Dataset entries
= = =

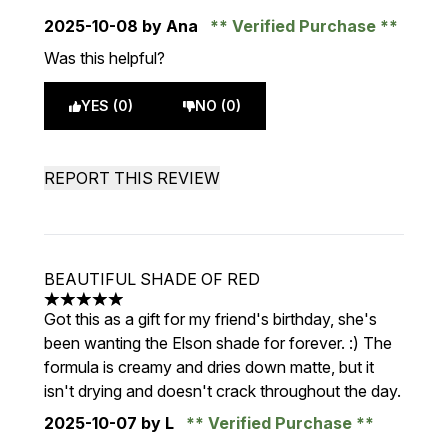
2025-10-08
by Ana
Verified Purchase
Was this helpful?
YES (0)
NO (0)
REPORT THIS REVIEW
BEAUTIFUL SHADE OF RED
5 stars out of a maximum of 5
Got this as a gift for my friend's birthday, she's
been wanting the Elson shade for forever. :) The
formula is creamy and dries down matte, but it
isn't drying and doesn't crack throughout the day.
2025-10-07
by L
Verified Purchase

= = =

▶ **What to do**:
The lines above must be transcribed exactly, with every picture left out.

▶ **Written reply**:
2025-10-08
by Ana
Verified Purchase
Was this helpful?
YES (0)
NO (0)
REPORT THIS REVIEW
BEAUTIFUL SHADE OF RED
5 stars out of a maximum of 5
Got this as a gift for my friend's birthday, she's
been wanting the Elson shade for forever. :) The
formula is creamy and dries down matte, but it
isn't drying and doesn't crack throughout the day.
2025-10-07
by L
Verified Purchase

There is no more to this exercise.